The insurer denied coverage and, in the coverage litigation that followed, the insurer took the position that: (1) there was no coverage with respect to the alleged breaches of fiduciary duty to the bankrupt entity’s plans because the entity was not a subsidiary under the policy, and (2) the direct COBRA claims against the insured were barred because the claims involved the insured’s acts as a plan sponsor, and not as a fiduciary. The court agreed.
The court first concluded that the bankrupt entity was not a “subsidiary” under the policy and, therefore, that there was no coverage for claims involving the entity’s benefit plans. In reaching this conclusion, the court declined to adopt, as the district court had, a limited coverage exception to Texas’s “eight-corners rule.” Nevertheless, the court concluded that it was unnecessary for it to adopt this exception because the district court’s findings could be affirmed based on the underlying complaint itself. In this regard, the court pointed out that the complaint failed to allege any facts from which the subsidiary status of the entity during the policy period could be determined. The court also rejected the notion that the policy provided coverage for entities that qualified as subsidiaries at points prior to the policy period, noting that the policy defined “subsidiary” in the “present-tense.”
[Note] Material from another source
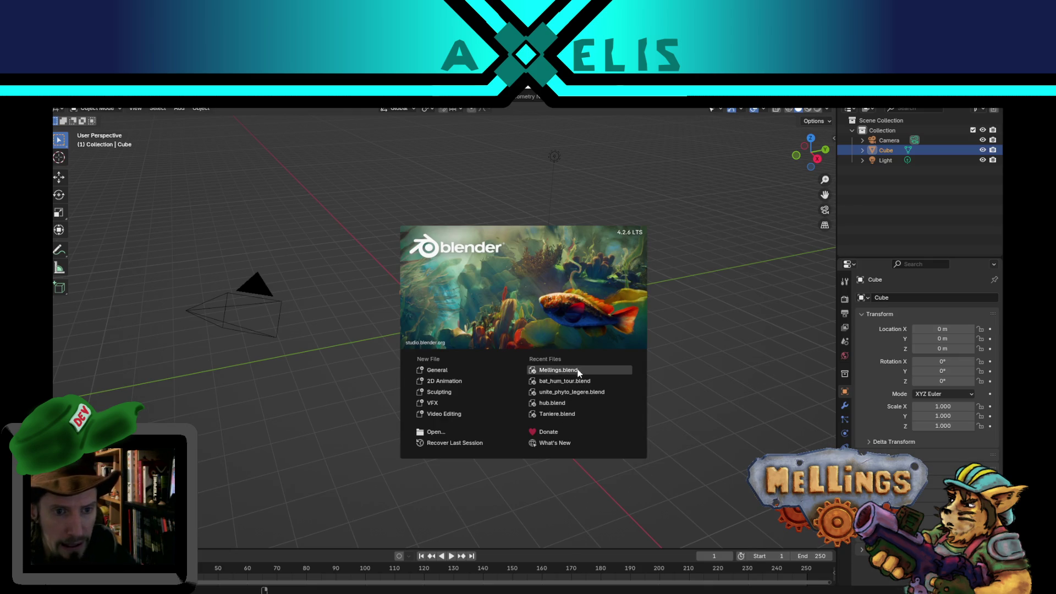
click(568, 401)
The court further held that there was no coverage under the policy for the direct COBRA claims against the policyholder, which involved the provision of access to plan benefits. The court concluded that these claims implicated the insured’s role as a plan sponsor and were not fiduciary in nature. Accordingly, the alleged acts did not constitute wrongful acts, as the policy defined that term. The court emphasized that, although some circuits have allowed fiduciary-based relief for failure to advise plan participants of COBRA rights, the Fifth Circuit clearly had distinguished between statutory duties, which included the COBRA notice requirements, and fiduciary duties. The court also rejected the insured’s arguments that the underlying complaint asserted allegations involving “non-sponsor” duties sufficient to trigger a duty to defend. In reaching this conclusion, the court found that any non-sponsor allegations were too conclusory in nature to give rise to the duty to defend and that, in any case, any non-sponsor allegations were inapplicable to the direct COBRA claims against the insured.